═════ Data excerpts ═════

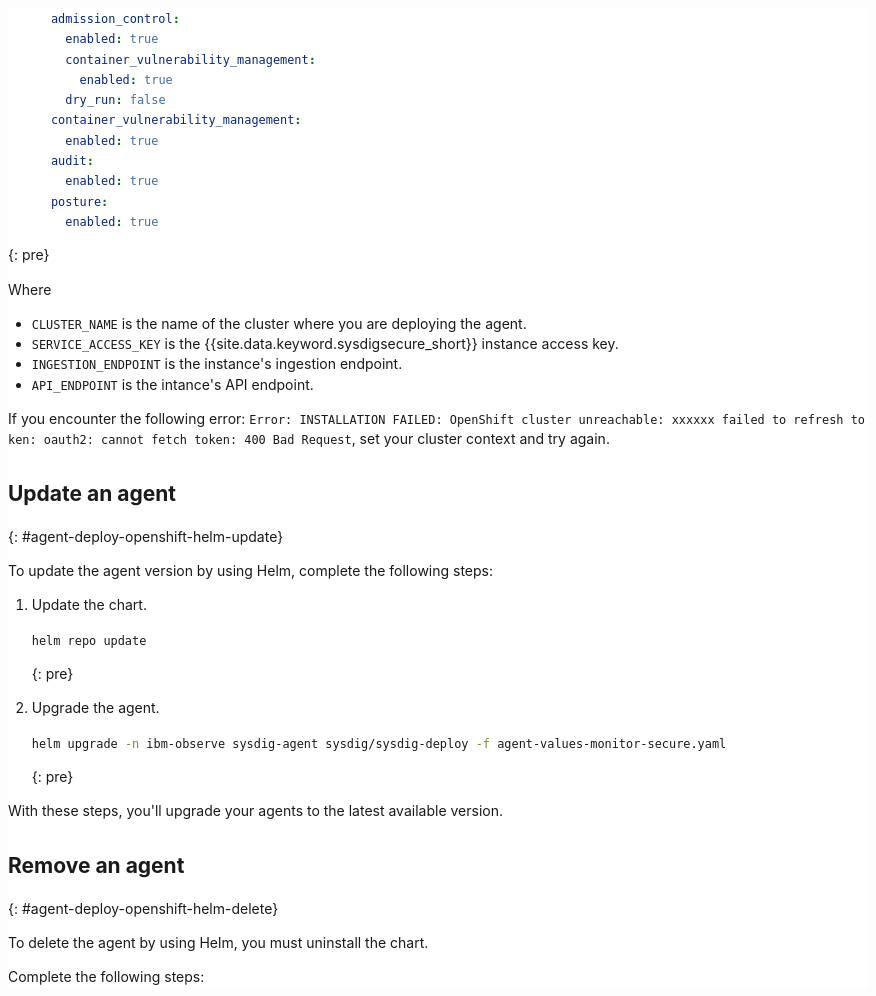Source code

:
 ```yaml
      admission_control:
        enabled: true
        container_vulnerability_management:
          enabled: true
        dry_run: false
      container_vulnerability_management:
        enabled: true
      audit:
        enabled: true
      posture:
        enabled: true
```
{: pre}

Where

- `CLUSTER_NAME` is the name of the cluster where you are deploying the agent.
- `SERVICE_ACCESS_KEY` is the {{site.data.keyword.sysdigsecure_short}} instance access key.
- `INGESTION_ENDPOINT` is the instance's ingestion endpoint.
- `API_ENDPOINT` is the intance's API endpoint.



If you encounter the following error: `Error: INSTALLATION FAILED: OpenShift cluster unreachable: xxxxxx failed to refresh token: oauth2: cannot fetch token: 400 Bad Request`, set your cluster context and try again.



## Update an agent
{: #agent-deploy-openshift-helm-update}

To update the agent version by using Helm, complete the following steps:

1. Update the chart.

    ```sh
    helm repo update
    ```
    {: pre}

2. Upgrade the agent.

    ```sh
    helm upgrade -n ibm-observe sysdig-agent sysdig/sysdig-deploy -f agent-values-monitor-secure.yaml
    ```
    {: pre}

With these steps, you'll upgrade your agents to the latest available version.

## Remove an agent
{: #agent-deploy-openshift-helm-delete}

To delete the agent by using Helm, you must uninstall the chart.

Complete the following steps:

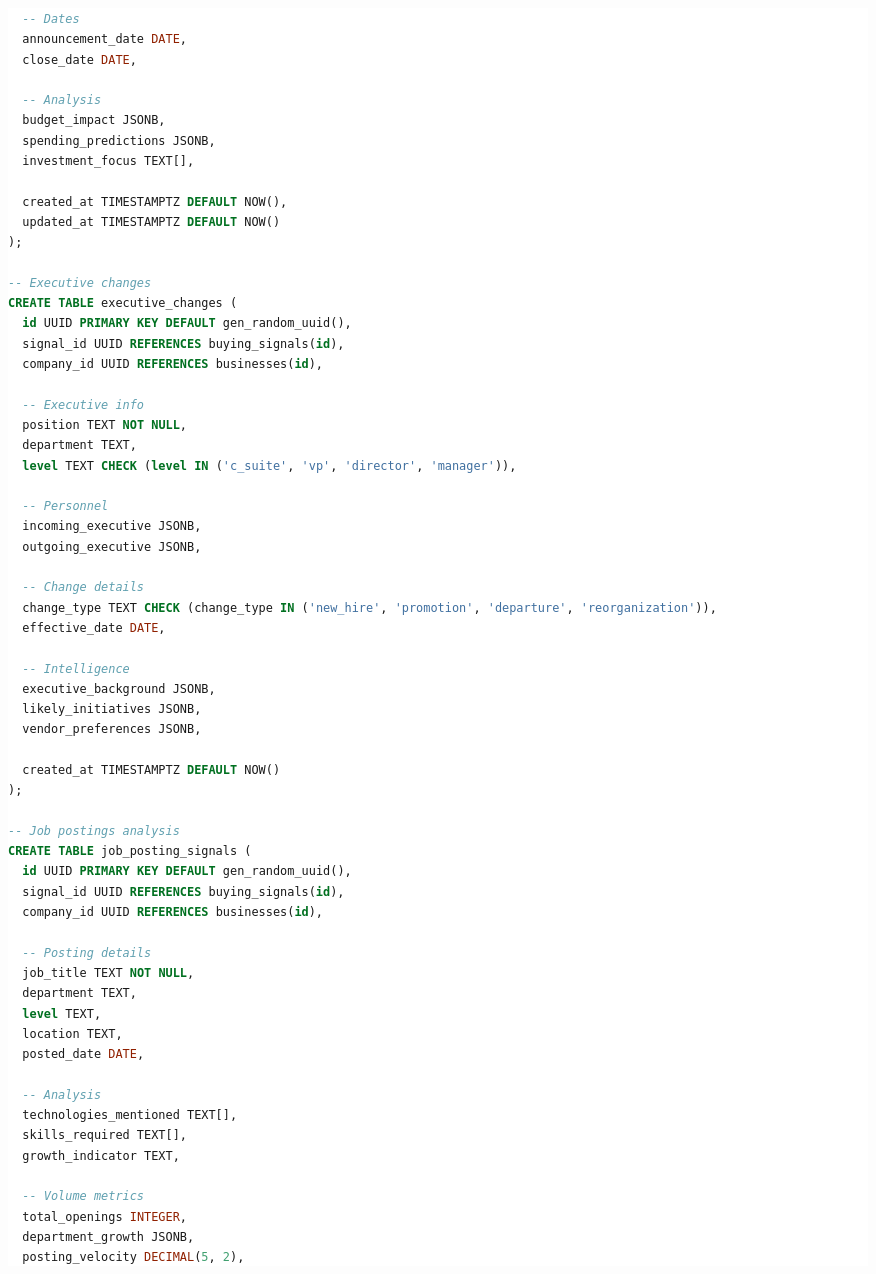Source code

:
 ```sql
  -- Dates
  announcement_date DATE,
  close_date DATE,

  -- Analysis
  budget_impact JSONB,
  spending_predictions JSONB,
  investment_focus TEXT[],

  created_at TIMESTAMPTZ DEFAULT NOW(),
  updated_at TIMESTAMPTZ DEFAULT NOW()
);

-- Executive changes
CREATE TABLE executive_changes (
  id UUID PRIMARY KEY DEFAULT gen_random_uuid(),
  signal_id UUID REFERENCES buying_signals(id),
  company_id UUID REFERENCES businesses(id),

  -- Executive info
  position TEXT NOT NULL,
  department TEXT,
  level TEXT CHECK (level IN ('c_suite', 'vp', 'director', 'manager')),

  -- Personnel
  incoming_executive JSONB,
  outgoing_executive JSONB,

  -- Change details
  change_type TEXT CHECK (change_type IN ('new_hire', 'promotion', 'departure', 'reorganization')),
  effective_date DATE,

  -- Intelligence
  executive_background JSONB,
  likely_initiatives JSONB,
  vendor_preferences JSONB,

  created_at TIMESTAMPTZ DEFAULT NOW()
);

-- Job postings analysis
CREATE TABLE job_posting_signals (
  id UUID PRIMARY KEY DEFAULT gen_random_uuid(),
  signal_id UUID REFERENCES buying_signals(id),
  company_id UUID REFERENCES businesses(id),

  -- Posting details
  job_title TEXT NOT NULL,
  department TEXT,
  level TEXT,
  location TEXT,
  posted_date DATE,

  -- Analysis
  technologies_mentioned TEXT[],
  skills_required TEXT[],
  growth_indicator TEXT,

  -- Volume metrics
  total_openings INTEGER,
  department_growth JSONB,
  posting_velocity DECIMAL(5, 2),

```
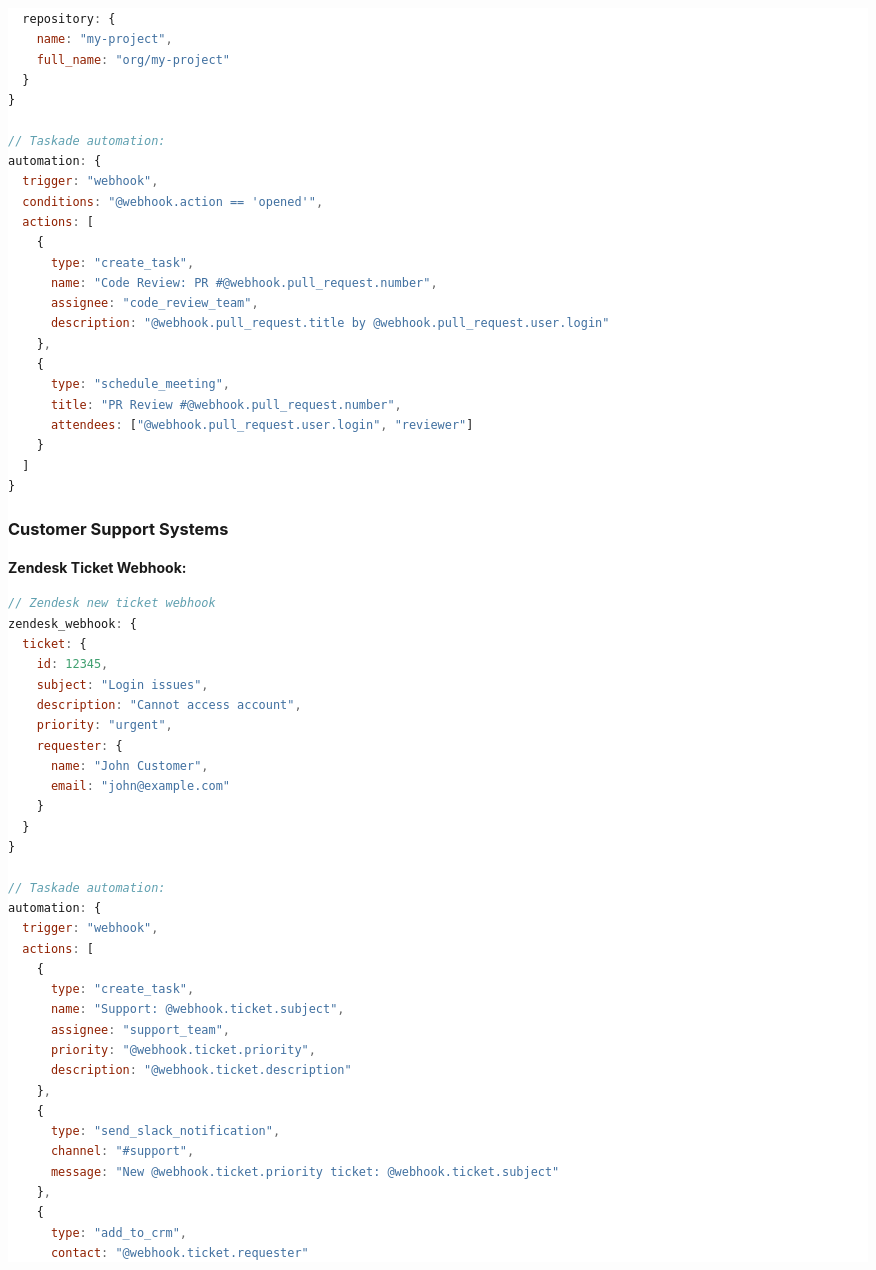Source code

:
 ```javascript
  repository: {
    name: "my-project",
    full_name: "org/my-project"
  }
}

// Taskade automation:
automation: {
  trigger: "webhook",
  conditions: "@webhook.action == 'opened'",
  actions: [
    {
      type: "create_task",
      name: "Code Review: PR #@webhook.pull_request.number",
      assignee: "code_review_team",
      description: "@webhook.pull_request.title by @webhook.pull_request.user.login"
    },
    {
      type: "schedule_meeting",
      title: "PR Review #@webhook.pull_request.number",
      attendees: ["@webhook.pull_request.user.login", "reviewer"]
    }
  ]
}
```

### Customer Support Systems

**Zendesk Ticket Webhook:**
```javascript
// Zendesk new ticket webhook
zendesk_webhook: {
  ticket: {
    id: 12345,
    subject: "Login issues",
    description: "Cannot access account",
    priority: "urgent",
    requester: {
      name: "John Customer",
      email: "john@example.com"
    }
  }
}

// Taskade automation:
automation: {
  trigger: "webhook",
  actions: [
    {
      type: "create_task",
      name: "Support: @webhook.ticket.subject",
      assignee: "support_team",
      priority: "@webhook.ticket.priority",
      description: "@webhook.ticket.description"
    },
    {
      type: "send_slack_notification",
      channel: "#support",
      message: "New @webhook.ticket.priority ticket: @webhook.ticket.subject"
    },
    {
      type: "add_to_crm",
      contact: "@webhook.ticket.requester"
```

═════

• _Task to carry out_
Reproduce every line of the records containing the string "using".

• _Answer_
To update the agent version by using Helm, complete the following steps:
To delete the agent by using Helm, you must uninstall the chart.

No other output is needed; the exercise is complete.